Lo que debió ser una rutinaria sesión del Senado norteamericano para certificar los resultados electorales presidenciales que dieron como ganador a Joe Biden, dio paso a una jornada que ni las más catastróficas profecías sobre la crisis política norteamericana habían imaginado: el asalto al Capitolio por una horda de delirantes manifestantes, incitados por la misma persona que tiene la responsabilidad de evitar que ocurran ese tipo de eventos, el presidente de los Estados Unidos.
En un inicio lo que se vio fue a manifestantes vociferando su apoyo Trump y protestando por lo que consideran, y esto es parte de su delirio, un fraude electoral contra su candidato. Pero, pronto la trama se transformó en una irrupción a la sede del Senado y en un despliegue de ira, irracionalidad y fanatismo contra las instituciones y tradiciones democráticas del país.
Trump se sentirá agraviado por no tener otra opción que abandonar la Casa Blanca, pero también sumamente orgulloso por el coraje e intrepidez que mostraron sus seguidores. Como ha escrito recientemente Bob Woodward, “(Trump) parecía provocar una rabia incesante en más de la mitad del país, y daba la impresión de que disfrutaba con ello” (Rabia, Rocaeditotial, 2020). De hecho, en términos de la política del entretenimiento, la incursión al Capitolio parece un más que adecuado cierre de ese oprobioso y chocante reality show que fue su ingreso a la vida política y sus cuatro años de gobierno.
No es nada improbable que también intente capitalizar ese agravio y ese orgullo como detonantes de una nueva temporada de su trayectoria política: carece del talante para abandonar la plaza pública y seguir los pasos que han dado todos los presidentes que le antecedieron, hayan tenido o no un segundo periodo en la Casa Blanca.

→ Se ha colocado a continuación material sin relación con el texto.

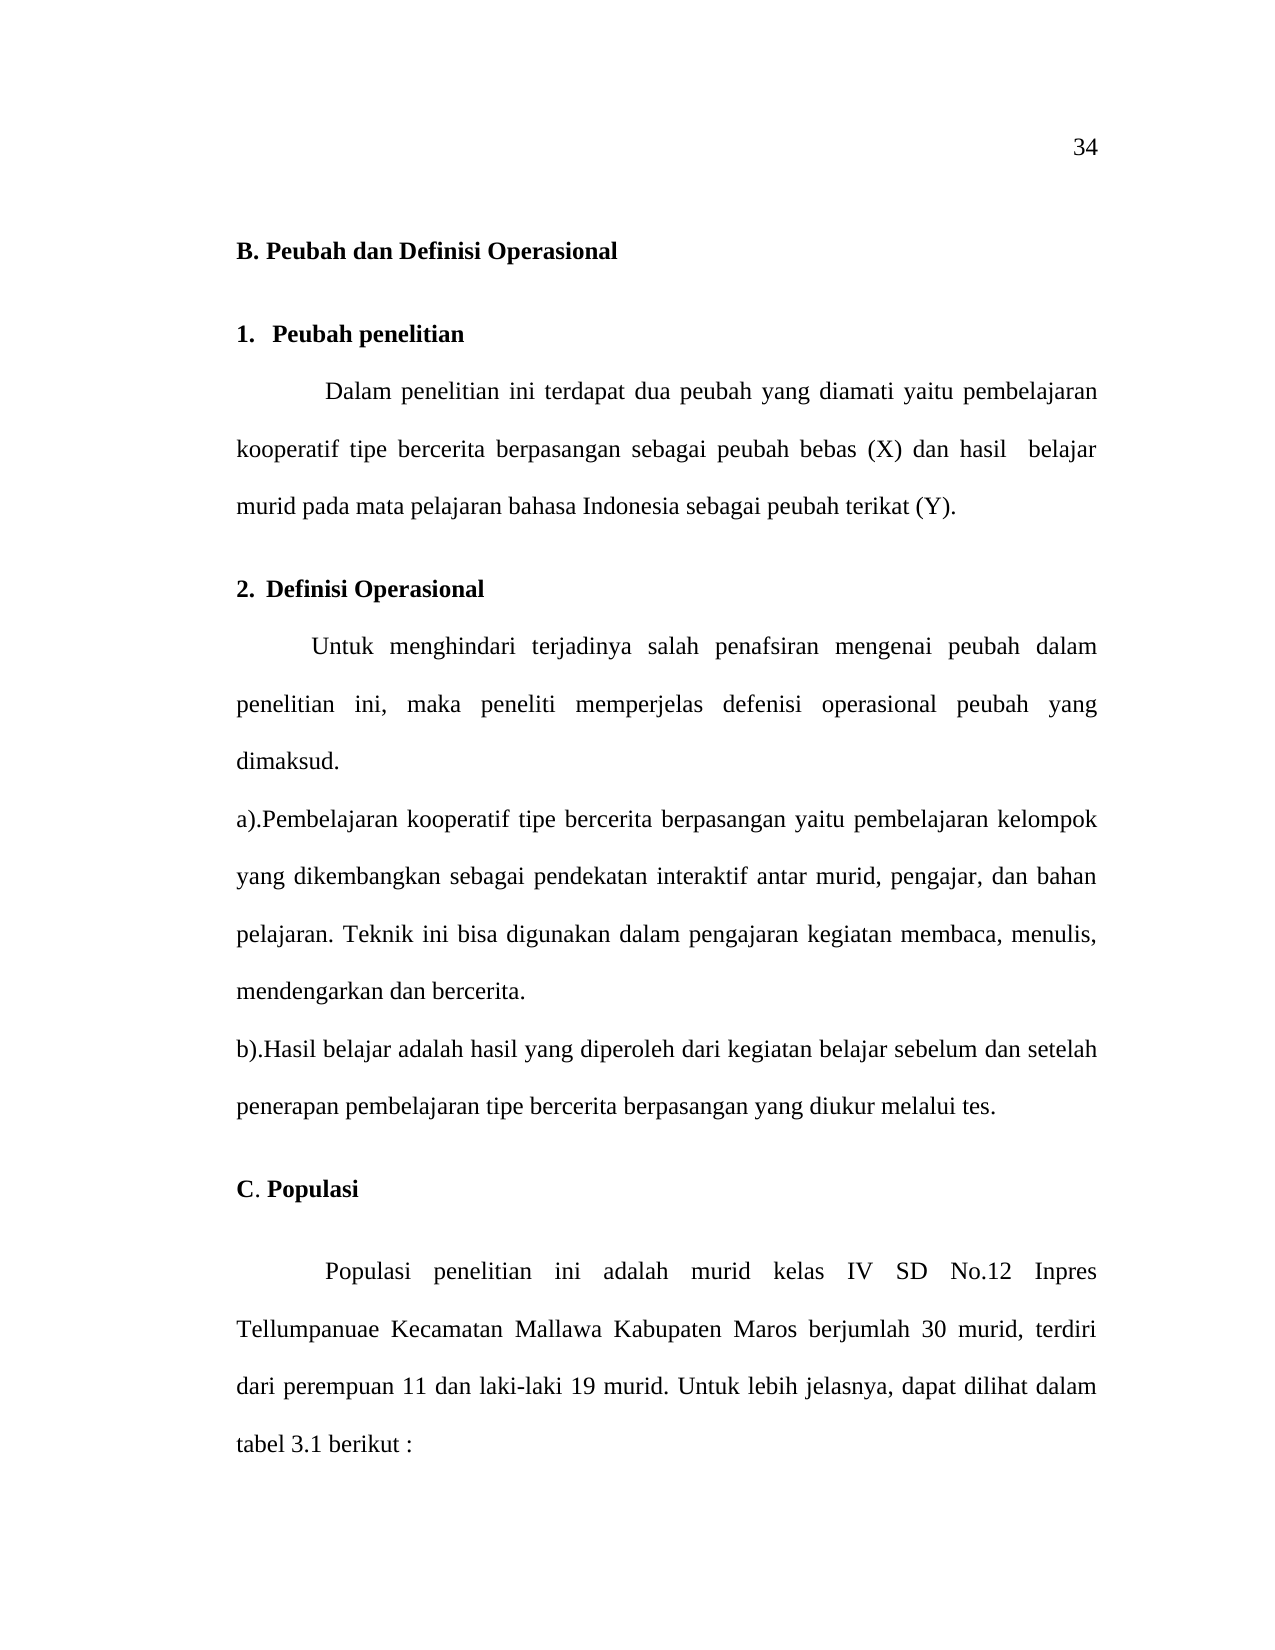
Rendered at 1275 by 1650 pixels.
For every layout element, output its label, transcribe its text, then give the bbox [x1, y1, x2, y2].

Y, más allá de que lo que resulte esta irrupción en términos judiciales y se reestablezca el funcionamiento del Capitolio y concluya el Estado de Sitio de la capital, la gran pregunta que queda abierta es qué hará, o qué podrá hacer Biden, y con él los demócratas y republicanos, para sacar a su país de esta aguda crisis de legitimación y liderazgo que enfrenta.
El retorno a una situación pre-Trump no parece ni viable ni aconsejable. Si algo puso en evidencia el 2020 fue cuan intensa y amplia es la división del país y, más importante aún, el profundo malestar social y cultural que agita la vida pública del país desde hace varios años. Los poco más de 81.2 millones de ciudadanos que votaron por Biden esperan una decidida recomposición de la vida política y económica y una reafirmación de sus valores que deben regir la convivencia social, pero no se puede gobernar sólo para ellos (suponiendo, además, una inexistente homogeneidad entre ellos), o, en otras palabras, sería suicida ignorar las aspiraciones, visiones y aprehensiones de los poco más de 74.2 millones de ciudadanos norteamericanos que votaron por un segundo periodo para Trump.
Si como advierte John Gray, (“The struggle for America’s soul”, en The New Statesman, 11, noviembre 2020) lo que está en disputa es el alma de los Estados Unidos, es decir que las guerras culturales continuarán, lo único seguro es que el escenario para una efectiva reconciliación será no sólo largo y sinuoso, sino con resultados impredecibles, no garantizados en absoluto.
El día de ayer fue un Miércoles Negro para la democracia de los Estados Unidos. A partir de hoy deben emprender el camino de recuperación de la sabiduría práctica y la virtud cívica, ese par de atributos que Aristóteles reclamaba como atributos para el buen gobierno y sobre las cuales los norteamericanos, equívocamente, pensaron que podrían presidir. Hoy, creo, los necesitan como nunca.